List all lines of the data containing the word "click".

[Dataset entries]
=== Begin Enclosure ===
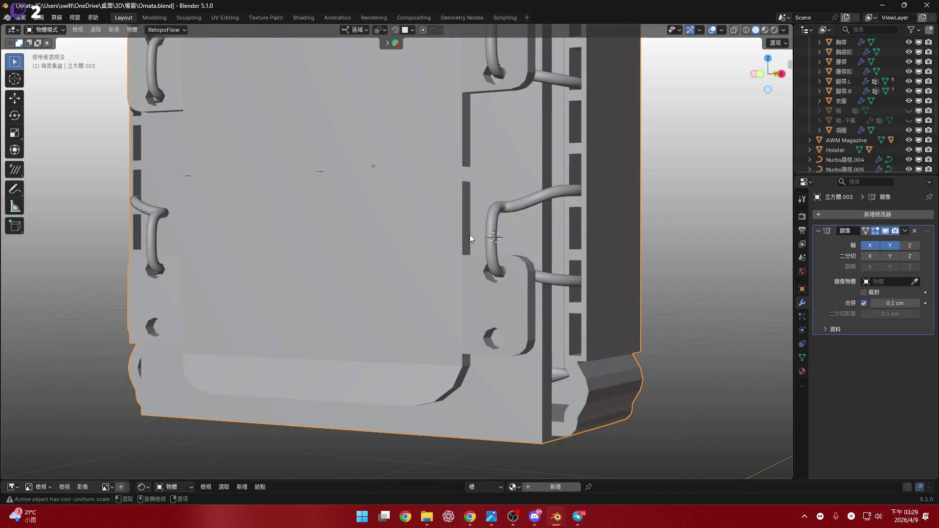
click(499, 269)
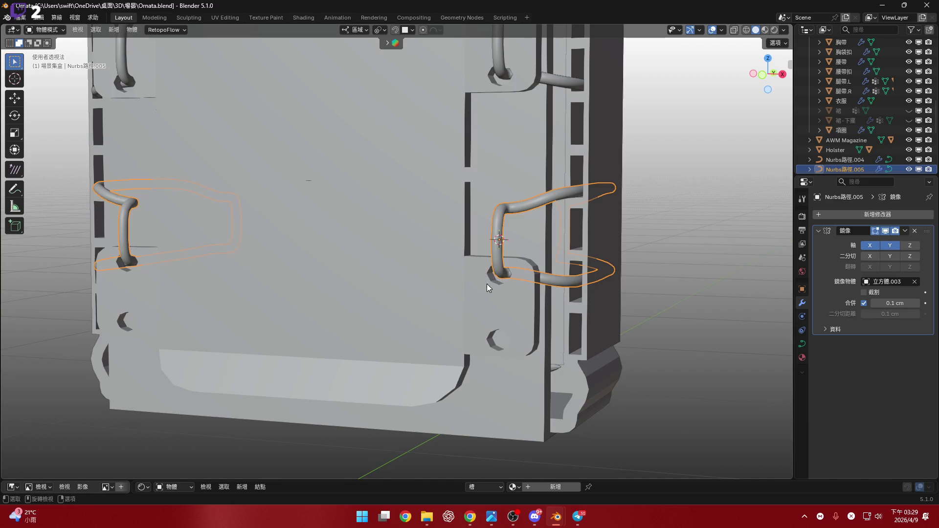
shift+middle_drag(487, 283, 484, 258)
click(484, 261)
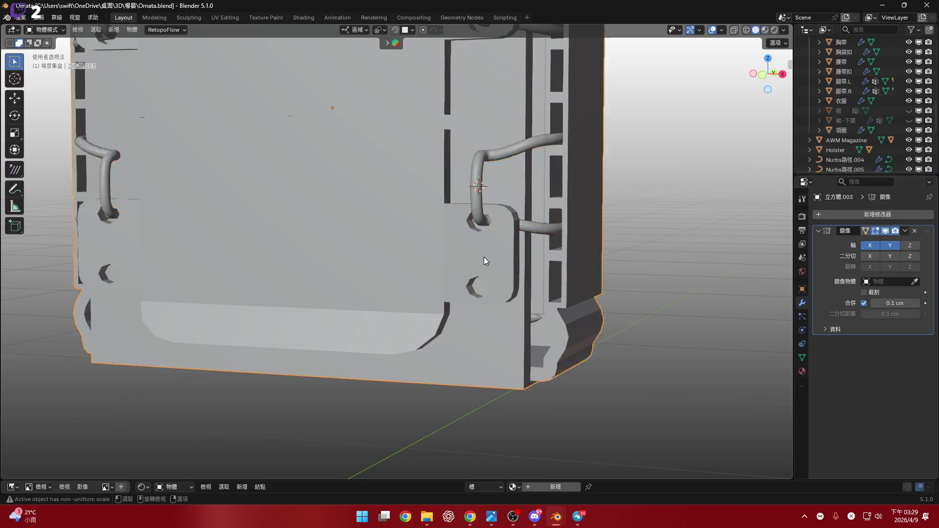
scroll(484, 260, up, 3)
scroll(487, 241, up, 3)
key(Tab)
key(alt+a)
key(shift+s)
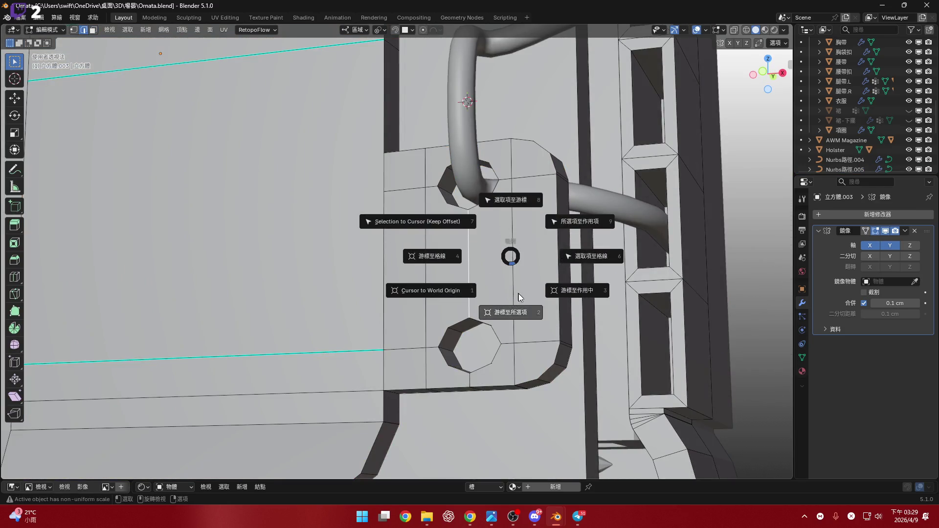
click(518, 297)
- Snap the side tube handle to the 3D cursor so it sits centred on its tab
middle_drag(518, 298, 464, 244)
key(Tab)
=== End Enclosure ===
> [Task response]:
click(499, 269)
click(484, 261)
click(518, 297)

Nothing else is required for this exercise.